「束の間の枷」







彼女が好きだと言う映画を観た。

その映画に台詞はなく描写も単調で私は横目で見ながら窓際で煙草を吸っていた。

この映画のどこが好きなのかと言う私の不躾な質問に対し彼女は目線を変えず真摯に答えてくれた。

この映画に登場する人たちの仕草や瞳に映る景色、肌感それらの少ない情報のみを我々"観る側"に提示し我々"観る側"がそれを解釈又は理解しようとするそもそもの前提構造が好きなのだと彼女は言った。

私は理解できず煙草の灰が床に落ちるまでただ彼女の横顔を眺めていた。


昼下がり私は彼女に一つ提案をした。


「海、行きませんか。」


彼女は驚いたようにこちらを凝視し静かに深く頷いた後、彼女は本を手に取り玄関へと向かった。出遅れた私は急いで煙草の先端を灰皿に押し付け彼女の背中を追った。

電車で海へ向かう道中会話は無かった。彼女はただ静かに本を読んでいた。私は段々と低くなる建物たちと対面に座る彼女を交互に見ていた。

それから暫くして彼女が改札を抜け私は彼女を追うように同じく改札を抜けた。

通い慣れてるかの様に足早に歩く彼女の少し後ろを私は歩いておりその間も会話は無かった。

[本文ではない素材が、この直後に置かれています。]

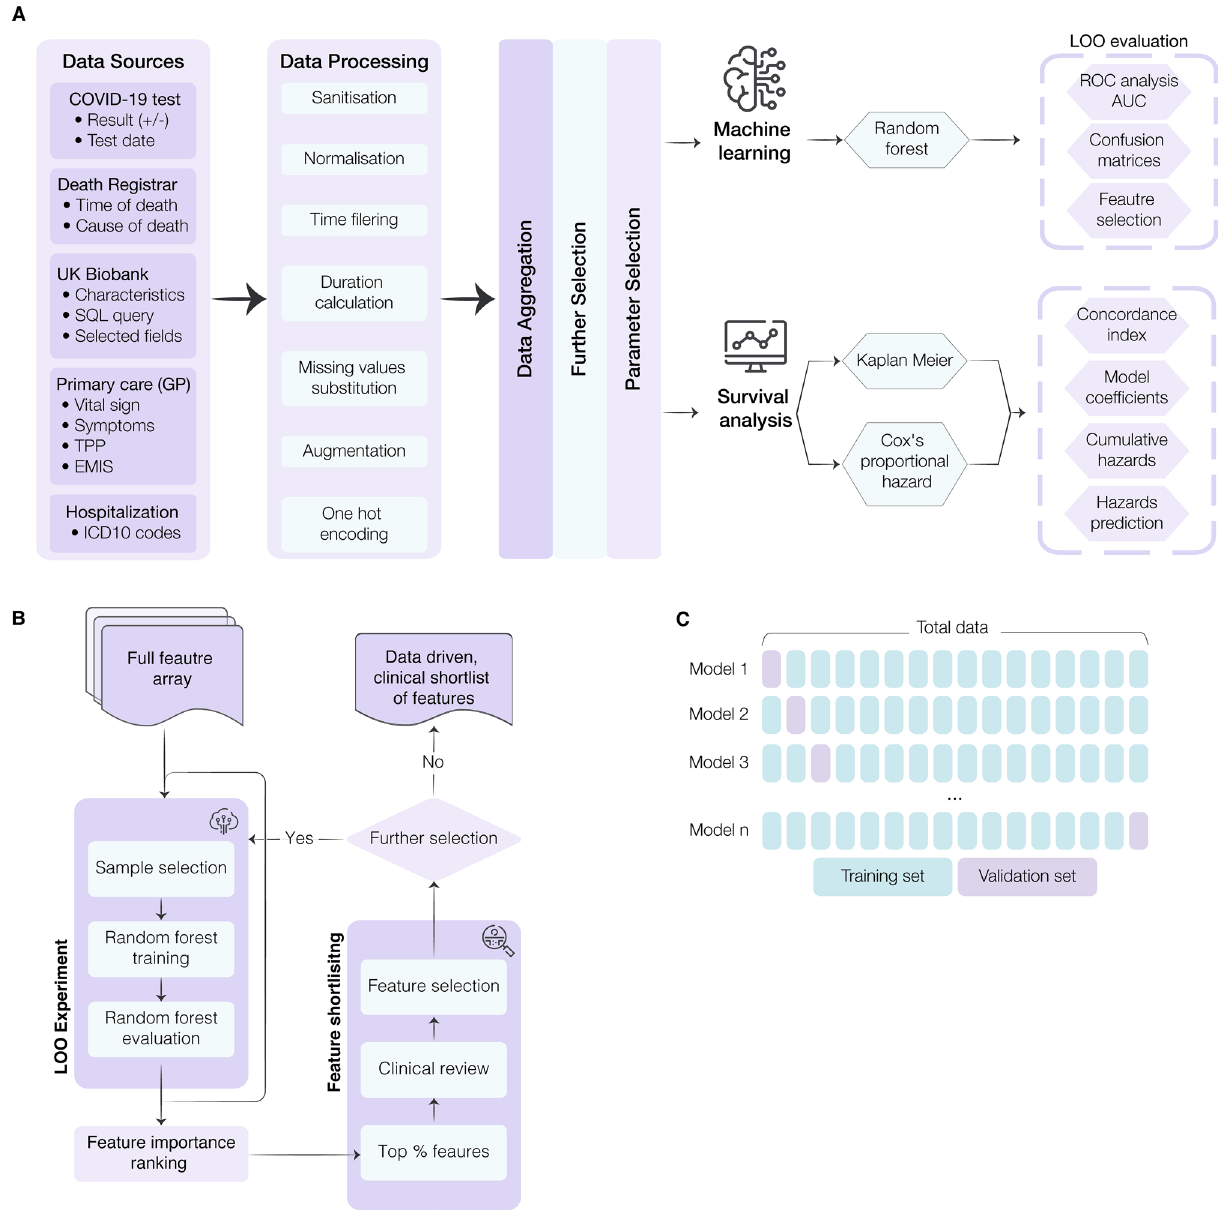
Figure 1. Workflow for model development and feature selection. ( A ) Conceptual diagram of the data ingestion pipeline and analysis methods. To combine databases, several data pre-processing steps were carried out, including: sanitisation (eliminating redacted records and nuanced entries); normalization (scaling values to ensure fitting with a reasonable range for further processing); time filtering; duration calculation (computing the time interval between testing positive and mortality); missing value substitution (replacing missing values or records with the mean value of the UK Biobank database); augmentation (bringing all data for each subject into a single unified record); and one-hot-encoding (codifying the presence of a pre-existing condition or symptom into a binary sequence for each subject). This data ingestion process standardized the input features and attributes for all subjects in this study regardless of their unique and variable conditions, symptoms, vital signs, and records. ( B ) Illustration of the data-driven and clinically reviewed feature refinement process. ( C ) Schematic representation of the leave-one-out cross-validation method for feature selection and model validation. Each sample is systematically left out in each fold (purple). Prediction error estimates are based on left out samples. AUC = area under the curve; GP = general practice; LOO = Leave-One-Out; ROC = receiver operating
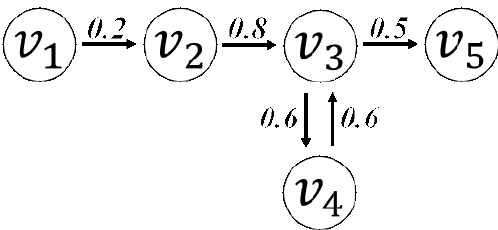
Figure 3. Converted weighted directed graph.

彼女に着いて行き暫く歩くと潮の香りが全身を駆け抜けて行き海がすぐそこにいる事を知らせてくれた。同時に私は少し寂しい気持ちになった。

海が図らずとも終わりを知らせたように感じた。

浜辺に着くと太陽が地平線にぶつかるのを私は彼女の小さい背中越しに見ていた。

辺りが暗くなりはじめ波が私の不安の音を掻き消した頃、一抹の不安を持ちながら私は彼女に言った。


「また一緒に来られますか?」


彼女は空に見える星を指でなぞりながら静かに答えた。


「あなたが私を思い出したのならその時はまた一緒に来ましょう。」


そう言って彼女は立ち上がりワンピースについた砂を払った。


私は目に入った砂を払い笑った。